These “drought tournaments” have allowed agricultural producers from across the district to form relationships with one another, with LLNRD management, and with personnel from other agencies. They’ve also inspired the stakeholders to think long and hard about the drastic changes they might have to make if ever faced with a prolonged, devastating drought and how their actions could affect neighbors. If ever needed, the stakeholders will be convened to provide input to the LLNRD board of directors in advance of the implementation of drought mitigation measures. “It’s not a question of if, but when the next drought will occur. If you wait for the next drought, it’s too late to properly respond,” says Phil Luebbert of JEO Consulting Group. “The LLNRD’s effort in planning ahead and preparing for future drought periods is crucial to reduce the negative impacts of water scarcity across the region.” Randy Kauk, a farmer and cattleman from Farwell and a member of the LLNRD board of directors, echoes that sentiment: “I’ve got cattails growing in pastures where there were never cattails before. But I know the high water levels won’t last forever. There may be a time when we are hurting for water. Makes good sense to plan for it now.”
Working Locally, Together
Locally elected directors represent each NRD in Nebraska.
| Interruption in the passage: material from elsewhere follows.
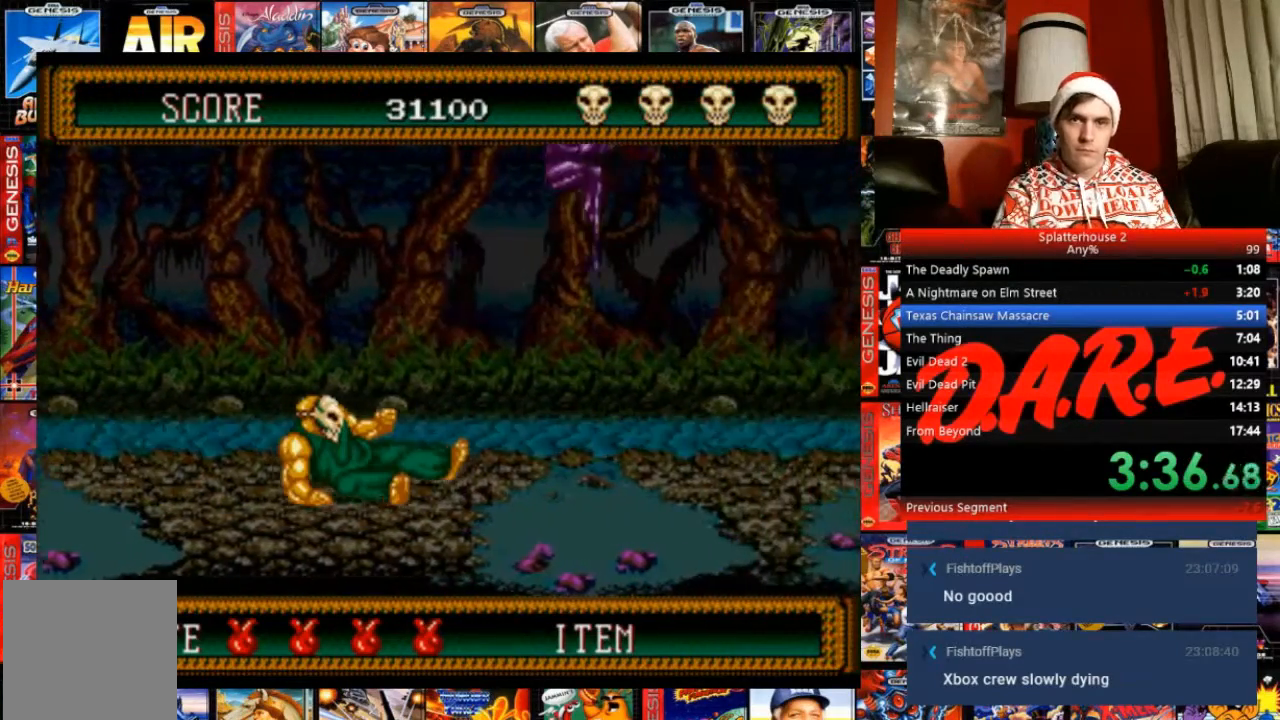
{"buttons": ["B", "DPAD_RIGHT"], "events": [[401, "B", "down"]]}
The NRDs’ 12 areas of responsibility include flood control, groundwater quality and quantity, and the prevention of soil erosion and irrigation runoff. Since the establishment of Nebraska’s NRDs in 1972, the LLNRD has planted more than 12 million trees in cooperation with landowners, the Natural Resources Conservation Service, and the Nebraska Forest Service.
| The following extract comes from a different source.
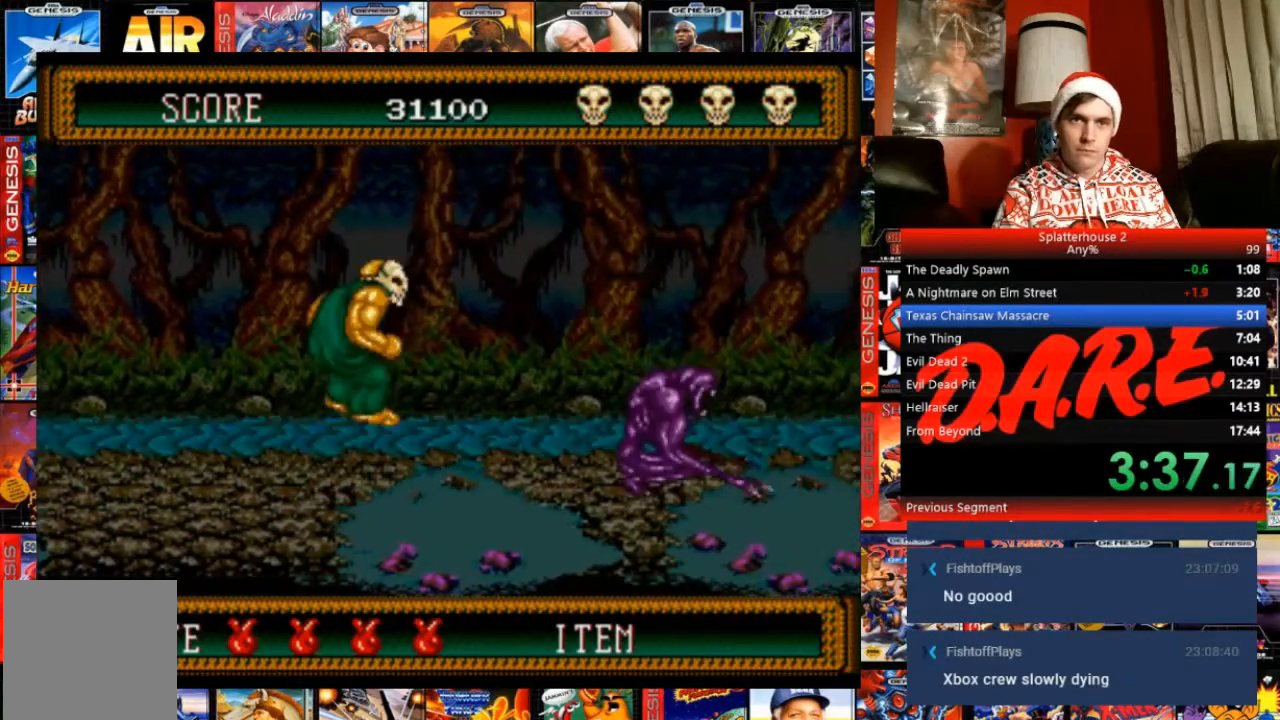
{"buttons": ["DPAD_RIGHT"], "events": [[334, "B", "up"]]}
Other partnerships involve multiple NRDs. The Central Platte NRD, headquartered in Grand Island, and the LLNRD are working together on a 3‑year study to determine the effect of cover crops on soil moisture and recharge. After receiving a water sustainability grant from the Nebraska Department of Natural Resources, the two NRDs found producers willing to take part in the study. The farmers were already implementing corn-soybean rotations and using cover crops in southern Buffalo County, where research has shown historical declines in the water table. Cover crops are known to improve soil health while also reducing erosion. What is not entirely understood yet is how the cover crops—planted after the producer’s main crop has been harvested—affect groundwater recharge.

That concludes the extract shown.